CSV Data Import
To import data from CSV ("Comma Seperated Values") files, choose the "File (CSV, parquet, ...)" option when starting a data import. The files to be loaded for CSV import can end with either ".csv" or".txt".
CSV Import Dialog
After selecting a file, you get a preview of the first lines of the file:
Advanced Options: Most settings like the used separator, comma, data types, etc. are automatically detected from the first 200 lines. If something is detected wrong, there are many options to override and customize these settings, in "Advanced Options":
- The data type of each column can be changed using a drop-down menu (see "Specifying data types" below for details).
- A preview table of first 200 lines, loaded according to the current import parameters. Updates immediately, when you change a setting like data types etc.
- Setting the delimiter that separates columns.
- Whether the first line is supposed to contain column names, second line contains units, etc.
- Skipping lines that contain too few delimiters (e.g. comment lines in the beginning), or skipping a number of lines by hand (hint: use the line numbers on the left of the preview dialog).
- Setting of the decimal and thousands separator.
- Specify if certain characters should be ignored in columns with numerical values and (below) whether leading zeros in categories should be ignored.
- Loading multiple files at once from the same folder. They must be in same structure (regarding column names), but may have different values. For example, one csv per day. In Visplore, they are vertically appended to each other. There are several options which files are loaded from the folder:
- "All similar files": All similar files are loaded.
- "Most recently modified": The N last modified files are loaded.
- "Modified after": All files are loaded that were last modified after a specified date.

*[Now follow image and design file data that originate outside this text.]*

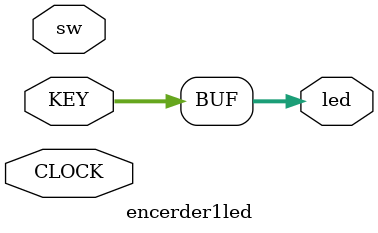
<source format=v>
`timescale 1ns / 1ps


module encerder1led(
    input CLOCK,              //Entrada reloj
    input [3:0] sw,         //Entrada switches
    input [3:0] KEY,        //Entrada botones
    output reg [3:0] led    //Salida Leds   
    );
    
    always @ (sw) 
        begin
            led[0] = KEY[0];//sw[0];
            led[1] = KEY[1];//sw[1];
            led[2] = KEY[2];//sw[2];
            led[3] = KEY[3];//sw[3];
        end
    
endmodule

</source>
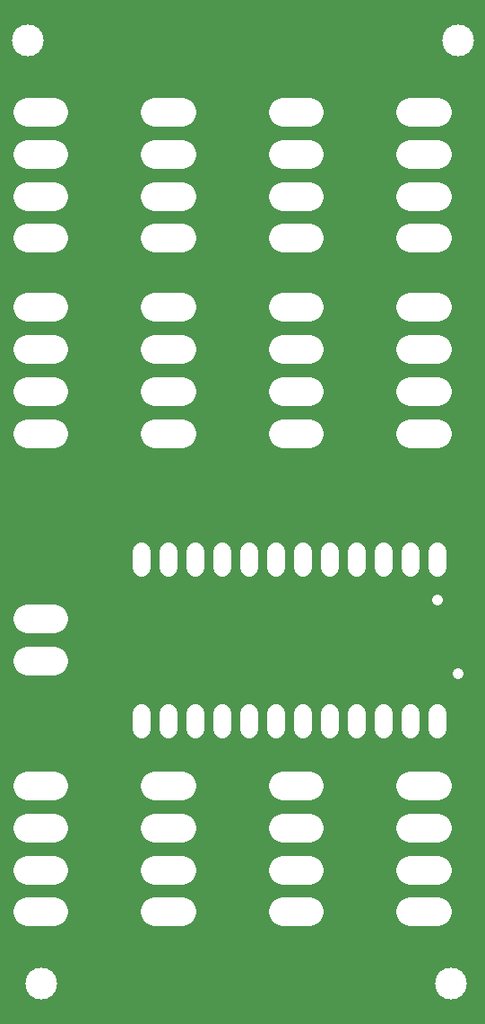
<source format=gbr>
G04 EAGLE Gerber RS-274X export*
G75*
%MOMM*%
%FSLAX34Y34*%
%LPD*%
%INSoldermask Bottom*%
%IPNEG*%
%AMOC8*
5,1,8,0,0,1.08239X$1,22.5*%
G01*
%ADD10C,2.717800*%
%ADD11C,1.727200*%
%ADD12C,3.003200*%
%ADD13C,1.059600*%


D10*
X57277Y191262D02*
X82423Y191262D01*
X82423Y151638D02*
X57277Y151638D01*
X57277Y112014D02*
X82423Y112014D01*
X82423Y230886D02*
X57277Y230886D01*
X177927Y642112D02*
X203073Y642112D01*
X203073Y602488D02*
X177927Y602488D01*
X177927Y562864D02*
X203073Y562864D01*
X203073Y681736D02*
X177927Y681736D01*
X82423Y826262D02*
X57277Y826262D01*
X57277Y786638D02*
X82423Y786638D01*
X82423Y747014D02*
X57277Y747014D01*
X57277Y865886D02*
X82423Y865886D01*
X82423Y642112D02*
X57277Y642112D01*
X57277Y602488D02*
X82423Y602488D01*
X82423Y562864D02*
X57277Y562864D01*
X57277Y681736D02*
X82423Y681736D01*
X82423Y348488D02*
X57277Y348488D01*
X57277Y388112D02*
X82423Y388112D01*
X177927Y191262D02*
X203073Y191262D01*
X203073Y151638D02*
X177927Y151638D01*
X177927Y112014D02*
X203073Y112014D01*
X203073Y230886D02*
X177927Y230886D01*
X298577Y191262D02*
X323723Y191262D01*
X323723Y151638D02*
X298577Y151638D01*
X298577Y112014D02*
X323723Y112014D01*
X323723Y230886D02*
X298577Y230886D01*
X419227Y191262D02*
X444373Y191262D01*
X444373Y151638D02*
X419227Y151638D01*
X419227Y112014D02*
X444373Y112014D01*
X444373Y230886D02*
X419227Y230886D01*
X419227Y826262D02*
X444373Y826262D01*
X444373Y786638D02*
X419227Y786638D01*
X419227Y747014D02*
X444373Y747014D01*
X444373Y865886D02*
X419227Y865886D01*
X419227Y642112D02*
X444373Y642112D01*
X444373Y602488D02*
X419227Y602488D01*
X419227Y562864D02*
X444373Y562864D01*
X444373Y681736D02*
X419227Y681736D01*
X323723Y826262D02*
X298577Y826262D01*
X298577Y786638D02*
X323723Y786638D01*
X323723Y747014D02*
X298577Y747014D01*
X298577Y865886D02*
X323723Y865886D01*
X323723Y642112D02*
X298577Y642112D01*
X298577Y602488D02*
X323723Y602488D01*
X323723Y562864D02*
X298577Y562864D01*
X298577Y681736D02*
X323723Y681736D01*
X203073Y826262D02*
X177927Y826262D01*
X177927Y786638D02*
X203073Y786638D01*
X203073Y747014D02*
X177927Y747014D01*
X177927Y865886D02*
X203073Y865886D01*
D11*
X165100Y299720D02*
X165100Y284480D01*
X190500Y284480D02*
X190500Y299720D01*
X215900Y299720D02*
X215900Y284480D01*
X241300Y284480D02*
X241300Y299720D01*
X266700Y299720D02*
X266700Y284480D01*
X292100Y284480D02*
X292100Y299720D01*
X317500Y299720D02*
X317500Y284480D01*
X342900Y284480D02*
X342900Y299720D01*
X368300Y299720D02*
X368300Y284480D01*
X393700Y284480D02*
X393700Y299720D01*
X419100Y299720D02*
X419100Y284480D01*
X444500Y284480D02*
X444500Y299720D01*
X165100Y436880D02*
X165100Y452120D01*
X190500Y452120D02*
X190500Y436880D01*
X215900Y436880D02*
X215900Y452120D01*
X241300Y452120D02*
X241300Y436880D01*
X266700Y436880D02*
X266700Y452120D01*
X292100Y452120D02*
X292100Y436880D01*
X317500Y436880D02*
X317500Y452120D01*
X342900Y452120D02*
X342900Y436880D01*
X368300Y436880D02*
X368300Y452120D01*
X393700Y452120D02*
X393700Y436880D01*
X419100Y436880D02*
X419100Y452120D01*
X444500Y452120D02*
X444500Y436880D01*
D12*
X69850Y44450D03*
X457200Y44450D03*
X463550Y933450D03*
X57150Y933450D03*
D13*
X463550Y336550D03*
X444500Y406400D03*
M02*

</source>
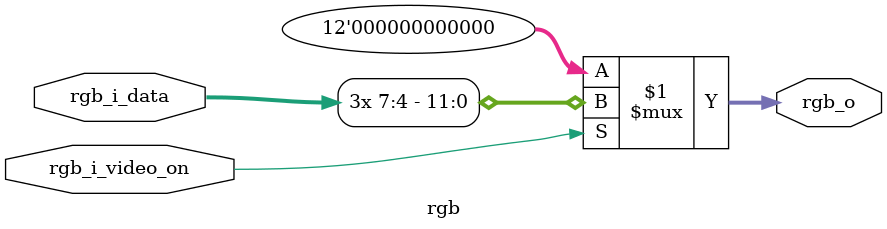
<source format=v>
`timescale 1ns / 1ps
module rgb #( 
    parameter DATA_WIDTH  = 8              
    )(
    input   wire    [DATA_WIDTH-1:0] rgb_i_data,   
    input   wire    rgb_i_video_on,       
    output  wire    [11:0] rgb_o
);
    assign rgb_o = (rgb_i_video_on) ? {rgb_i_data[7:4], rgb_i_data[7:4], rgb_i_data[7:4]} : 12'b0;
endmodule
</source>
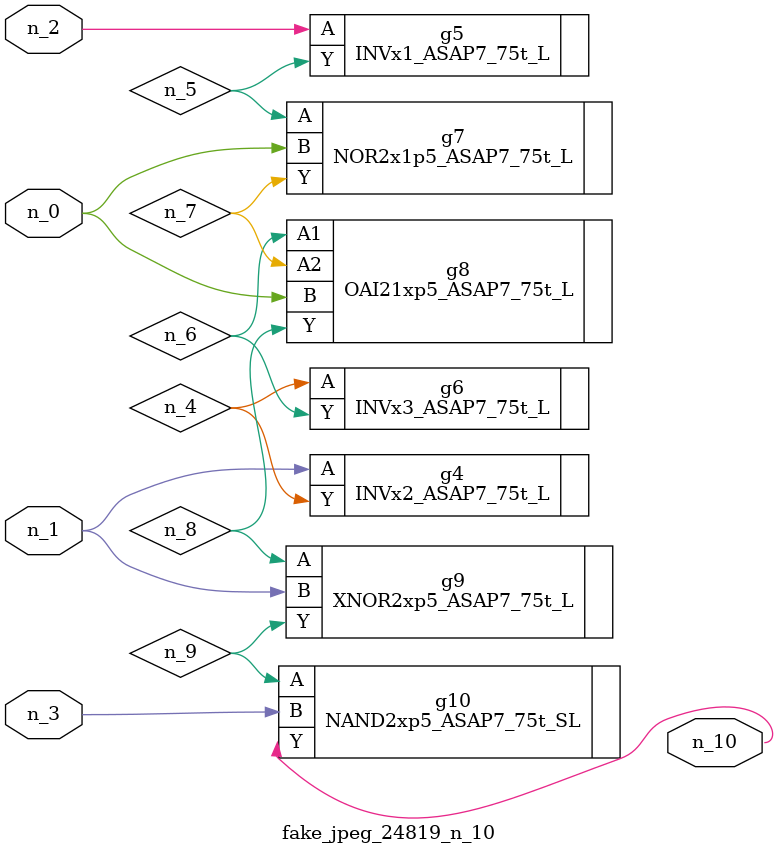
<source format=v>
module fake_jpeg_24819_n_10 (n_0, n_3, n_2, n_1, n_10);

input n_0;
input n_3;
input n_2;
input n_1;

output n_10;

wire n_4;
wire n_8;
wire n_9;
wire n_6;
wire n_5;
wire n_7;

INVx2_ASAP7_75t_L g4 ( 
.A(n_1),
.Y(n_4)
);

INVx1_ASAP7_75t_L g5 ( 
.A(n_2),
.Y(n_5)
);

INVx3_ASAP7_75t_L g6 ( 
.A(n_4),
.Y(n_6)
);

OAI21xp5_ASAP7_75t_L g8 ( 
.A1(n_6),
.A2(n_7),
.B(n_0),
.Y(n_8)
);

NOR2x1p5_ASAP7_75t_L g7 ( 
.A(n_5),
.B(n_0),
.Y(n_7)
);

XNOR2xp5_ASAP7_75t_L g9 ( 
.A(n_8),
.B(n_1),
.Y(n_9)
);

NAND2xp5_ASAP7_75t_SL g10 ( 
.A(n_9),
.B(n_3),
.Y(n_10)
);


endmodule
</source>
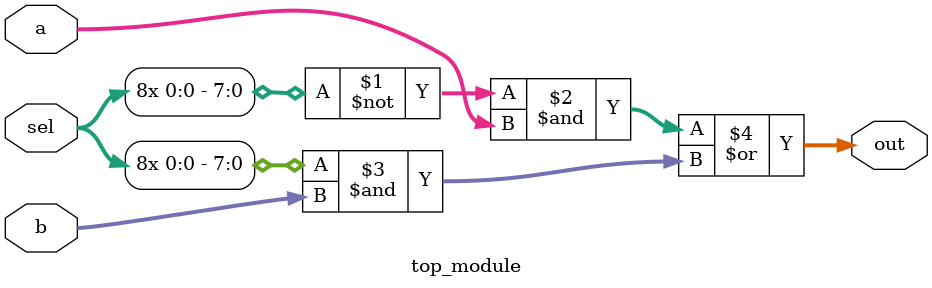
<source format=sv>
module top_module (
    input sel,
    input [7:0] a,
    input [7:0] b,
    output [7:0] out
);

    assign out = (~{8{sel}} & a) | ({8{sel}} & b);

endmodule

</source>
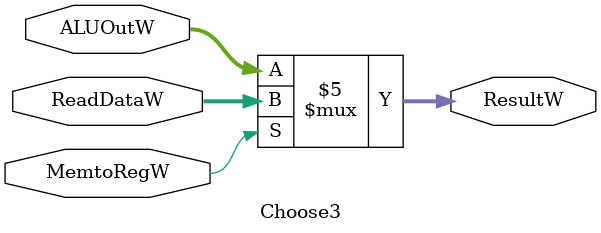
<source format=v>
`timescale 100fs/100fs

module Choose3(
    ALUOutW,
    ReadDataW,
    MemtoRegW,
    ResultW
);

input MemtoRegW;
input [31:0] ALUOutW,ReadDataW;
output reg[31:0] ResultW;
initial begin
    ResultW = 0;
end

always @(*) begin
    if (MemtoRegW == 1)
        ResultW = ReadDataW;
    else
        ResultW = ALUOutW;
end

endmodule // Choose3
</source>
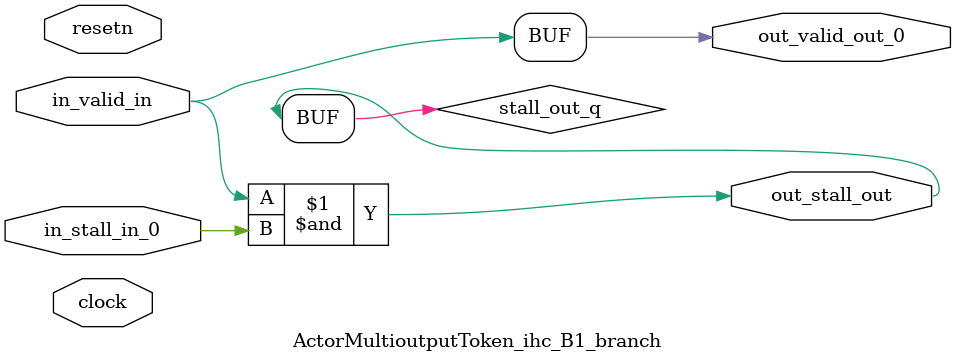
<source format=sv>



(* altera_attribute = "-name AUTO_SHIFT_REGISTER_RECOGNITION OFF; -name MESSAGE_DISABLE 10036; -name MESSAGE_DISABLE 10037; -name MESSAGE_DISABLE 14130; -name MESSAGE_DISABLE 14320; -name MESSAGE_DISABLE 15400; -name MESSAGE_DISABLE 14130; -name MESSAGE_DISABLE 10036; -name MESSAGE_DISABLE 12020; -name MESSAGE_DISABLE 12030; -name MESSAGE_DISABLE 12010; -name MESSAGE_DISABLE 12110; -name MESSAGE_DISABLE 14320; -name MESSAGE_DISABLE 13410; -name MESSAGE_DISABLE 113007; -name MESSAGE_DISABLE 10958" *)
module ActorMultioutputToken_ihc_B1_branch (
    input wire [0:0] in_stall_in_0,
    input wire [0:0] in_valid_in,
    output wire [0:0] out_stall_out,
    output wire [0:0] out_valid_out_0,
    input wire clock,
    input wire resetn
    );

    wire [0:0] stall_out_q;


    // stall_out(LOGICAL,6)
    assign stall_out_q = in_valid_in & in_stall_in_0;

    // out_stall_out(GPOUT,4)
    assign out_stall_out = stall_out_q;

    // out_valid_out_0(GPOUT,5)
    assign out_valid_out_0 = in_valid_in;

endmodule

</source>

- After data types were manually changed, these settings are stored for the user to be the same next time. In "Default data types..", you can change and clear these overrides.
Specifying Data Types
You can specify the type for each column in the dropdown field in the preview dialog. The most important types are:
- Value = interpret column as numbers
- Categorical = interpret as category, keeps the strings exactly like in the file
- Date/Time = interpret column as timestamps, with automatic time format detection
The CSV import interface tries to determine the data types itself by analyzing the first 200 lines, but this does not always deliver the desired result. It makes sense you scroll to the right and check all types, possibly adjusting them, before loading your dataset.